Britain is now publicly doing what it expressly said it would not do when the no-fly intervention began: putting boots on the ground in Libya. France is taking similar action. Given that the rebel forces have convincingly demonstrated their inability to win on their own, given the sizeable negatives for David Cameron and Nicolas Sarkozy of an open-ended, inconclusive conflict, and given Barack Obama's flat refusal to do any more, the question now is: how many more British and French boots will follow, sooner or later, in the advisers' fateful footsteps?
It's plain where the pressure for closer, more direct Anglo-French involvement is coming from. Most of Nato, despite numerous joint statements, is sitting this one out. Of its 28 members, 14 are said to be "actively participating" but only six are doing any fighting. Of the 22-country Arab League, whose panicky appeal prompted the UN to authorise the intervention, only Qatar and the UAE have shown up for duty. Excluding them, of the 192 members of the UN general assembly, who all have a legal "responsibility to protect" civilians attacked by their own governments, only Sweden has put its money where its mouth is.

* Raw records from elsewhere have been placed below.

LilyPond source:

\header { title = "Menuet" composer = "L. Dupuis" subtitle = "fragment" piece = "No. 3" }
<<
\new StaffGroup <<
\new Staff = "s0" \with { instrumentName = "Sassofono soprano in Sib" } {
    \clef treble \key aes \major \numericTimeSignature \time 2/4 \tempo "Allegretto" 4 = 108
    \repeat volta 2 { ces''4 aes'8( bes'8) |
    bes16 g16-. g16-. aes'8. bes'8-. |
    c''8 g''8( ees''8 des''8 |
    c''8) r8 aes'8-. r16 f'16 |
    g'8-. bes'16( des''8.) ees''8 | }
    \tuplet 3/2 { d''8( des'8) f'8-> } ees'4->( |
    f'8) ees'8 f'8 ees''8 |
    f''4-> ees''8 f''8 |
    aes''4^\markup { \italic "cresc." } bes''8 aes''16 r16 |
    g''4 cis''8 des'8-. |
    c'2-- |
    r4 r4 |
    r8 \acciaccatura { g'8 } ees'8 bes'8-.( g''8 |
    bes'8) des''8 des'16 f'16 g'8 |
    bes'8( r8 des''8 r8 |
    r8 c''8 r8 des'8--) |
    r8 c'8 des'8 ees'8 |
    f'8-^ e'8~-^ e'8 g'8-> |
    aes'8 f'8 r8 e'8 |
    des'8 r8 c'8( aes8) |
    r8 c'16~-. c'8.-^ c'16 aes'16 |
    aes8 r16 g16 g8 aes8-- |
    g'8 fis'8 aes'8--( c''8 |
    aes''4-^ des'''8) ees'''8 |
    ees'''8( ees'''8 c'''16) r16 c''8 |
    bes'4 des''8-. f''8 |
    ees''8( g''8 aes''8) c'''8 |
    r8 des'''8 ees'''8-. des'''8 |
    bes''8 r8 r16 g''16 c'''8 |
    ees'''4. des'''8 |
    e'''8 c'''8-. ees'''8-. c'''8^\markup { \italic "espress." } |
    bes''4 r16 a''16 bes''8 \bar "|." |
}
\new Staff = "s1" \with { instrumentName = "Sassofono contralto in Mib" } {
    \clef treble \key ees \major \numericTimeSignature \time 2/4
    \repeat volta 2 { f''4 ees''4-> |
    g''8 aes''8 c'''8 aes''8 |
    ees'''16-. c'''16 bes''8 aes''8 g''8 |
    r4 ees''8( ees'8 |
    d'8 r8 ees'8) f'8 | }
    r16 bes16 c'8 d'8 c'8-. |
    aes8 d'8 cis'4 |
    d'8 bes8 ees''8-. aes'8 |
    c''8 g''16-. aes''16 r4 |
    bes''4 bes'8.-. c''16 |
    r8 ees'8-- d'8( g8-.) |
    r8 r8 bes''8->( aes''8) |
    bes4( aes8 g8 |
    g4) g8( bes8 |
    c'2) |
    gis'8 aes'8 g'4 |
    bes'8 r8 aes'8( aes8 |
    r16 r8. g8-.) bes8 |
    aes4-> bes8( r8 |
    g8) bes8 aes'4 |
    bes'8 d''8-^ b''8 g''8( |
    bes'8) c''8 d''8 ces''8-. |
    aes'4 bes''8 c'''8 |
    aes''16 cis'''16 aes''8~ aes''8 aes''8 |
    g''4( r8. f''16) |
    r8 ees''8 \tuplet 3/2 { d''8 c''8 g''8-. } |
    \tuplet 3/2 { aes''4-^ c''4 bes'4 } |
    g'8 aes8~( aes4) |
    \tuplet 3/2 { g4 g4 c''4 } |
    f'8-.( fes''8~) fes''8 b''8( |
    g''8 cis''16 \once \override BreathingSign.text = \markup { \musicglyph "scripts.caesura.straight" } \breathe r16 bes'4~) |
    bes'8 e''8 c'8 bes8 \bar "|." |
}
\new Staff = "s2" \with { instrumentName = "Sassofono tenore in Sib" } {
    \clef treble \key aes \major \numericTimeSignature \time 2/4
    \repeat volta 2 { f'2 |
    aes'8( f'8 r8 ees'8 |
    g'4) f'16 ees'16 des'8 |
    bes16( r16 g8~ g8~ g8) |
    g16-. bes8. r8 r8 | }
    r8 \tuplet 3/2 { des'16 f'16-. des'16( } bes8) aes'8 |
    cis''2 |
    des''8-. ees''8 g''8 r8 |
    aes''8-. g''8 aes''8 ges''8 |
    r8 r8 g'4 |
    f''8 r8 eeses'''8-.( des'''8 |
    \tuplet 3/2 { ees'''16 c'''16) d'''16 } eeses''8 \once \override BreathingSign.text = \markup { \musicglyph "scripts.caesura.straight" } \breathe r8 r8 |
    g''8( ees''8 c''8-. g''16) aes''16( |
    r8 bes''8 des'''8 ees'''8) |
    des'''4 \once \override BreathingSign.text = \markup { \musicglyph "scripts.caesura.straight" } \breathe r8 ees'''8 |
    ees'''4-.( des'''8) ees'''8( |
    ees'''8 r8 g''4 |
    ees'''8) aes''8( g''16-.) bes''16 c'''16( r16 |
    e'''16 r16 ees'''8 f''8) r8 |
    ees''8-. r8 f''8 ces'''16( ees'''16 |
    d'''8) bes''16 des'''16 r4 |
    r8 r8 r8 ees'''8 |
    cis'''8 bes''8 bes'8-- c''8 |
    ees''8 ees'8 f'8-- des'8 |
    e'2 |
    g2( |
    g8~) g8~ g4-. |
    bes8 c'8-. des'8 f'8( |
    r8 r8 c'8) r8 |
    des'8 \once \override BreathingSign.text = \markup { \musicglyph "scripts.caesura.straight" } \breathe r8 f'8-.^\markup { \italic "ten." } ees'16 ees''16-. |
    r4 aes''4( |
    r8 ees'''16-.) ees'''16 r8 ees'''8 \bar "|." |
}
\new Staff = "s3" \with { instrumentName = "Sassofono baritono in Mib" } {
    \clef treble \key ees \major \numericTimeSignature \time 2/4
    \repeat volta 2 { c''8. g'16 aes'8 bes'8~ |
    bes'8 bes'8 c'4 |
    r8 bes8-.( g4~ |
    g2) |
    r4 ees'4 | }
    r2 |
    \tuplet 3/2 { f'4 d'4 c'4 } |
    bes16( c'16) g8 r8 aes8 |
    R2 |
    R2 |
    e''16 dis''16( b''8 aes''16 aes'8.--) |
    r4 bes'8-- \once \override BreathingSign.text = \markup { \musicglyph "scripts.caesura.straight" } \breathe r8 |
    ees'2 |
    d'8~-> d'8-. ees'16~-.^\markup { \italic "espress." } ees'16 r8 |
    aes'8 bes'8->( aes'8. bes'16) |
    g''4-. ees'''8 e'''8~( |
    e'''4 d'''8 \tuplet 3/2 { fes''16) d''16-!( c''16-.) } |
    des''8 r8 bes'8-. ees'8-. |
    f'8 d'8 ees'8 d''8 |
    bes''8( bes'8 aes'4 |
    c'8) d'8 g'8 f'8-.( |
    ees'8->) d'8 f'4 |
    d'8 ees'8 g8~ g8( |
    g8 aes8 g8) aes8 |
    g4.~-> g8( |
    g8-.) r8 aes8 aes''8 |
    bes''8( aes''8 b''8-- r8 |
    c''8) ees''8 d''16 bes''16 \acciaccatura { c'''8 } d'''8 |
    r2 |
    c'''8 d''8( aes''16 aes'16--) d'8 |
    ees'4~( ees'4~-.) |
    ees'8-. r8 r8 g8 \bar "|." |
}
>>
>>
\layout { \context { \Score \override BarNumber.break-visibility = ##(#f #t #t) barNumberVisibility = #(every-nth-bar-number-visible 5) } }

By demanding (with Obama) that Gaddafi and his family relinquish power – and, indeed, by making this so far unlikely outcome the definition of their success – Cameron and Sarkozy have added to the pressures upon them. By suggesting that Benghazi, facing destruction last month by Gaddafi's forces, would have been a new Srebrenica but for the intervention, the allies must now, logically, offer the same level of protection to Misrata and other desperate towns. This may only be achieved by ground-based intervention.
By encouraging and assisting rebel resistance, as George Bush Snr did with the Shias of southern Iraq in 1991, Britain and France risk worsening the plight of the Libyan civilians they are primarily pledged to defend. The UN and concerned aid agencies all agree the humanitarian situation is growing steadily worse, the longer the conflict continues. These considerations have led former British foreign secretary David Owen, among others, to urge the creation of Bosnian or Kurdish-style "safe havens", starting with an exclusion zone around Misrata defended by British and French troops.
But how long before allied troops so deployed were themselves drawn into direct engagements with pro-Gaddafi forces, be they regular army, mercenary or civilian? Pernicious mission creep tends to blind affected decision-makers to such obvious concerns. "Just as Benghazi was saved within hours, so must Misrata be. We have probably only a few days …" Owen wrote in the Times. In other words, don't think about it. Just do it.
Owen's proposal has no official standing, not yet at least. But escalation is in the air – and on the ground. The EU is discussing what it says is an approved "concept of operations" for sending European troops to Libya to protect refugees and humanitarian relief efforts. Nato strike aircraft, unsuited to killing alleyway snipers, are instead widening their target range to include Gaddafi's communication lines and his home town of Sirte. And off the record, nobody bothers to deny that British and other special forces are already operating in theatre. Today's announcement about military advisers is a public acknowledgement of hitherto covert ground-level involvement.
It's worth recalling that UN security council resolution 1973, passed last month, does not authorise member states to support the rebels, to defend armed groups, or to oust Gaddafi. Nor does it authorise an Iraq-style ground invasion or military occupation, in any shape or form, size or scale. But in reality, much of this is now happening, willy-nilly. Make no mistake: the creep is on.